_Qué entregar_
Del texto sobre Budapest, copia el fragmento que empieza en "Devenires melancólicos de" y sigue hasta "bajo la niebla.".

Pero como la ciudad, resultado de sumar capas superpuestas, es siempre un pastiche que muta y se resetea a sí misma continuamente, el dolor de esa sinagoga, la segunda más grande del mundo, vestigio trágico de un estrangulado esplendor judío (Hungría, un pequeño país de unos 10 millones de habitantes, ha dado al mundo unos 15 premios Nobel: todos menos 2, judíos) convive con un entorno que sufre hoy la embestida de las manadas turísticas, pues el barrio judío es un dédalo de locales de moda como el Szimpla Kert, ejemplo de los ruin bar, esos garitos industriales destartalados que le dan a Budapest un repentino y acanallado aire berlinés, ante los que se forman largas y despreocupadas colas para tomar una copa. Allí, nos cuentan, ha cristalizado el odio y el rencor local a la gentrificación y la invasión de los nuevos conquistadores del siglo XXI: los turistas.

UNA TURISTA SE HACE UN SELFIE EN EL BASTIÓN DE LOS PESCADORES CON EL PARLAMENTO DE BUDAPEST AL FONDO 1

Una turista en el Bastión de los Pescadores / JUAN MARÍA RODRÍGUEZ

Otro ejemplo de la cohabitación húngara entre la tragedia y la fiesta. Otro síntoma de la duplicidad de una ciudad que, de Buda a Pest, o de Pest a Buda, se complace a sí misma mirándose reflejada en la torrentera de las aguas del Danubio que arrastran la memoria de su Historia atravesada de regios puentes, una estación de tren que parece diseñada para la evocación de los adioses, despampanantes baños termales tan preciosistas –como los Kerály, con sus oxidadas bóvedas y cúpulas verdes y otomanas– iglesias como la de San Esteban, que licua su rotundidad disolviéndose en las noches de niebla, con su imponente órgano donde veo a un sacerdote de raza negra celebrando la misa en inglés; conglomerados majestuosos como el del Palacio Real y el Bastión de los Pescadores, congestionado territorio selfie para turistas con hambre de likes –el selfie, esa adicción “que remite al vacío interior del yo”, según Byun-Chul Han, nuevo oráculo de los tiempos líquidos– o en la inmensidad de la Plaza de los Héroes, fría Budapest estatuaria, donde se renueva la misma dialéctica de edificios imperiales transformados en museos que dialogan solitariamente entre ellos de un lado a otro de un espacio gigantesco y, en la invernada, un tanto desolado.

Devenires melancólicos de Budapest, la ciudad de Imre Kertész –cuya tumba fuimos a buscar al cementerio Kerepesi, un precioso pero disperso camposanto diseñado como los románticos jardines franceses que vemos en una mañana de frío sepulcral– sin ningún éxito, en otra de esas metáforas inesperadas que vienen a recordarle al viajero que, si quiere descubrir el verdadero espíritu desesperanzado de la ciudad de creadores tan lacerantes como Szilárd Borbély, Sándor Márai –dos suicidados– o de la no nacida en Budapest, pero intensamente húngara, Agota Kristof, tendrá que volver con mucho más tiempo, más tarde, a intentar descifrar sus misterios ocultos bajo la niebla.

_Material proporcionado_
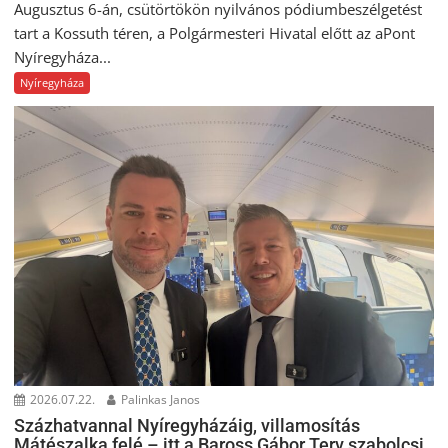
Augusztus 6-án, csütörtökön nyilvános pódiumbeszélgetést
tart a Kossuth téren, a Polgármesteri Hivatal előtt az aPont
Nyíregyháza...
Nyíregyháza
2026.07.22.
Palinkas Janos
Százhatvannal Nyíregyházáig, villamosítás
Mátészalka felé – itt a Baross Gábor Terv szabolcsi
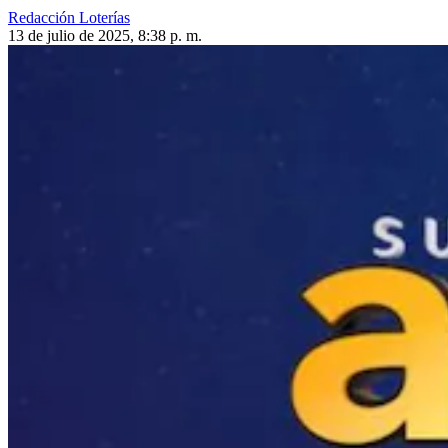
Redacción Loterías
13 de julio de 2025, 8:38 p. m.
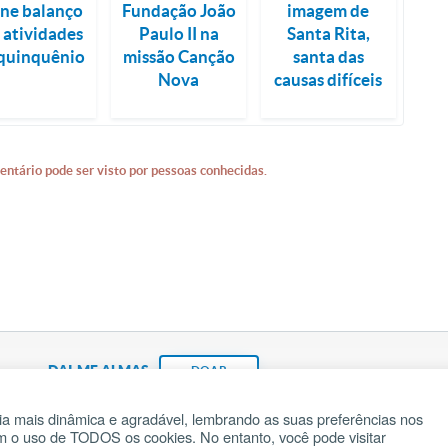
ne balanço
Fundação João
imagem de
 atividades
Paulo II na
Santa Rita,
quinquênio
missão Canção
santa das
Nova
causas difíceis
entário pode ser visto por pessoas conhecidas.
DAI-ME ALMAS
DOAR
a mais dinâmica e agradável, lembrando as suas preferências nos
om o uso de TODOS os cookies. No entanto, você pode visitar
Fundação João Paulo II
Pedido de Oração
Ma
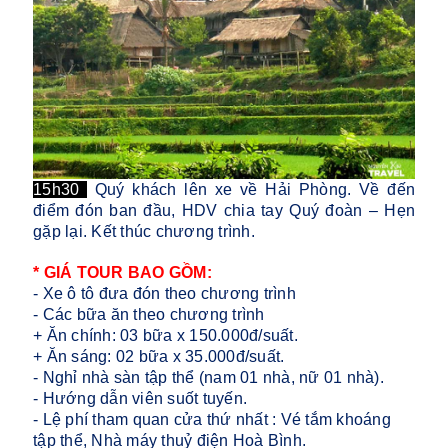
15h30
Quý khách lên xe về Hải Phòng. Về đến
điểm đón ban đầu, HDV chia tay Quý đoàn – Hẹn
gặp lại. Kết thúc chương trình.
* GIÁ TOUR BAO GỒM:
- Xe ô tô đưa đón theo chương trình
- Các bữa ăn theo chương trình
+ Ăn chính: 03 bữa x 150.000đ/suất.
+ Ăn sáng: 02 bữa x 35.000đ/suất.
- Nghỉ nhà sàn tập thể (nam 01 nhà, nữ 01 nhà).
- Hướng dẫn viên suốt tuyến.
- Lệ phí tham quan cửa thứ nhất : Vé tắm khoáng
tập thể, Nhà máy thuỷ điện Hoà Bình.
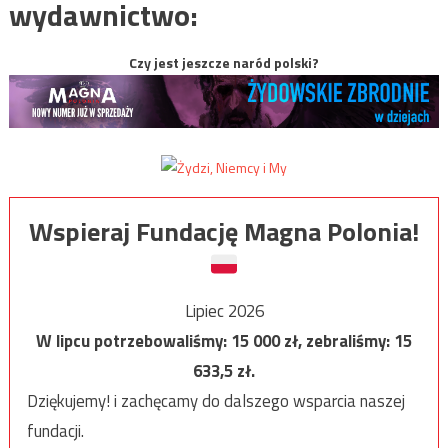
wydawnictwo:
Czy jest jeszcze naród polski?
Wspieraj Fundację Magna Polonia!
Lipiec 2026
W lipcu potrzebowaliśmy:
15 000
zł, zebraliśmy:
15
633,5
zł.
Dziękujemy! i zachęcamy do dalszego wsparcia naszej
fundacji.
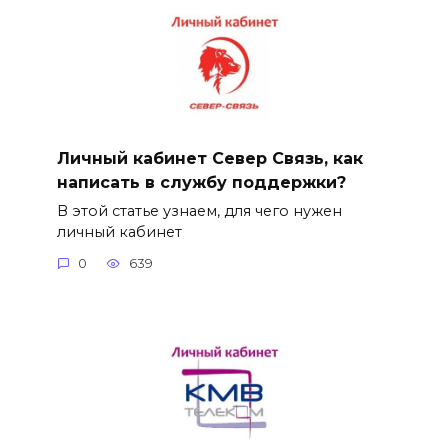
Личный кабинет Север Связь, как
написать в службу поддержки?
В этой статье узнаем, для чего нужен
личный кабинет
0
639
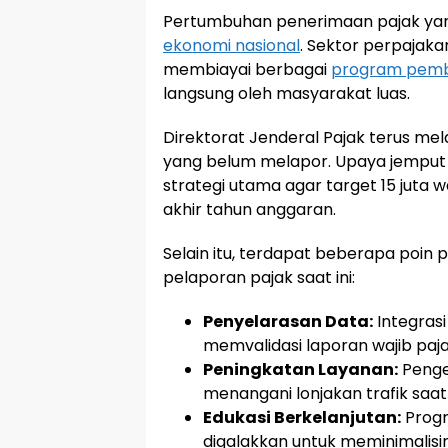
Pertumbuhan penerimaan pajak yang p
ekonomi nasional
. Sektor perpajak
membiayai berbagai
program pem
langsung oleh masyarakat luas.
Direktorat Jenderal Pajak terus me
yang belum melapor. Upaya jemput b
strategi utama agar target 15 juta
akhir tahun anggaran.
Selain itu, terdapat beberapa poin
pelaporan pajak saat ini:
Penyelarasan Data:
Integras
memvalidasi laporan wajib paja
Peningkatan Layanan:
Peng
menangani lonjakan trafik sa
Edukasi Berkelanjutan:
Progr
digalakkan untuk meminimalisi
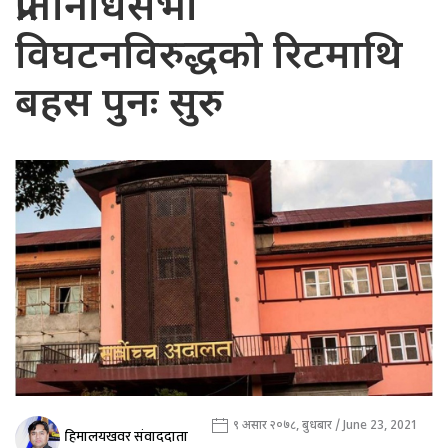
प्रतिनिधिसभा
विघटनविरुद्धको रिटमाथि
बहस पुनः सुरु
९ असार २०७८, बुधबार / June 23, 2021
हिमालयखवर संवाददाता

_Respuesta del ejercicio_
Devenires melancólicos de Budapest, la ciudad de Imre Kertész –cuya tumba fuimos a buscar al cementerio Kerepesi, un precioso pero disperso camposanto diseñado como los románticos jardines franceses que vemos en una mañana de frío sepulcral– sin ningún éxito, en otra de esas metáforas inesperadas que vienen a recordarle al viajero que, si quiere descubrir el verdadero espíritu desesperanzado de la ciudad de creadores tan lacerantes como Szilárd Borbély, Sándor Márai –dos suicidados– o de la no nacida en Budapest, pero intensamente húngara, Agota Kristof, tendrá que volver con mucho más tiempo, más tarde, a intentar descifrar sus misterios ocultos bajo la niebla.